• [Lesetext]
Das Bürgerliche Gesetzbuch (BGB) regelt nicht nur den Unterhaltsanspruch von Eltern gegenüber den Kindern, sondern auch eines Kindes gegenüber den Eltern (§§ 1601 ff. BGB). Insbesondere wenn Eltern keine ausreichende Altersvorsorge getroffen haben (z.B. bei Selbständigen) oder wenn sich Eltern im Pflegeheim befinden, werden sie häufig unterhaltsbedürftig, da sie sich, angesichts der hohen Kosten nicht mehr selbst unterhalten können. Meist machen Eltern diesen Unterhaltsanspruch nicht gegen über ihren Kindern geltend. Den Anspruch kann jedoch der Träger der Sozialhilfe aus “übergegangenem Recht” gegenüber den Kindern geltend machen, wenn der Elternteil Leistungen nach dem SGB XII erhalten hat.
Gem. § 94 SGB XII geht dieser Unterhaltsanspruch nach bürgerlichem Recht und der unterhaltsrechtliche Auskunftsanspruch auf den Träger der Sozialhilfe über, wenn der unterhaltsbedürftige Elternteil Leistungen nach dem SGB XII in Anspruch genommen hat. Die Höhe dieses übergangenen Anspruchs ist jedoch auf Höhe der Sozialleistungen beschränkt.
Dieser Rückgriff auf die Kinder wird insbesondere durch das Gesetz zur Entlastung unterhaltsverpflichteter Angehöriger in der Sozialhilfe und in der Eingliederungshilfe (Angehörigen-Entlastungsgesetz), welches zum 01.01.2020 in Kraft getreten ist, eingeschränkt. Nach § 94 Abs. 1a SGB XII sind Unterhaltsansprüche gegenüber den Kindern nicht zu berücksichtigen, außer das jährliche Gesamteinkommen des Kindes i.S.d. § 16 SGB IV beträgt mehr als 100.000,00 EUR. Wenn diese sogenannte “Jahreseinkommensgrenze” nicht erreicht wird, ist auch ein Anspruchsübergang auf den Träger der Sozialhilfe ausgeschlossen.

• [Aufgaben]
1. Geben Sie aus dem Text zum Elternunterhalt die Stelle wortgetreu wieder, die bei „Gem. § 94 SGB“ beginnt und bei „der Sozialleistungen beschränkt.“ endet.
2. Beantworten Sie anhand des Textes zum Elternunterhalt kurz die folgenden Fragen:
(a) Zu welchem Datum ist das Angehörigen-Entlastungsgesetz in Kraft getreten?
(b) Auf welche Höhe ist der übergegangene Anspruch beschränkt?
(c) Welches jährliche Gesamteinkommen muss ein Kind überschreiten, damit Unterhaltsansprüche ihm gegenüber berücksichtigt werden?

• [Daten]
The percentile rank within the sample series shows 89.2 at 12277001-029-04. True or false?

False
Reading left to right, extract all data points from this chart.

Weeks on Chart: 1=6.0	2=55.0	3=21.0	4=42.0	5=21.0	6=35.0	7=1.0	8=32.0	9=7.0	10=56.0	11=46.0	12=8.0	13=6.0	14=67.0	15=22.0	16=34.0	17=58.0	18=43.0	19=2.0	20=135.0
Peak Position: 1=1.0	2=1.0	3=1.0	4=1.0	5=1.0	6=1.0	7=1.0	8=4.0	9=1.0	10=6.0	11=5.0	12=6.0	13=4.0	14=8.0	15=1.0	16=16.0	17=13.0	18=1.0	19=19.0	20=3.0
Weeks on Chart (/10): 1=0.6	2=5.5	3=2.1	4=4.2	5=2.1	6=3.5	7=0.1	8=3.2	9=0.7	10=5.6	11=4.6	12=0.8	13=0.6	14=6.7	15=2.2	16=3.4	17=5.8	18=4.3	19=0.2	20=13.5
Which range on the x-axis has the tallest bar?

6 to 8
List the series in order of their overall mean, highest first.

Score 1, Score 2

• [Lösungen]
1.
Gem. § 94 SGB XII geht dieser Unterhaltsanspruch nach bürgerlichem Recht und der unterhaltsrechtliche Auskunftsanspruch auf den Träger der Sozialhilfe über, wenn der unterhaltsbedürftige Elternteil Leistungen nach dem SGB XII in Anspruch genommen hat. Die Höhe dieses übergangenen Anspruchs ist jedoch auf Höhe der Sozialleistungen beschränkt.

2.
(a) Zum 01.01.2020.
(b) Auf die Höhe der Sozialleistungen.
(c) 100.000,00 EUR.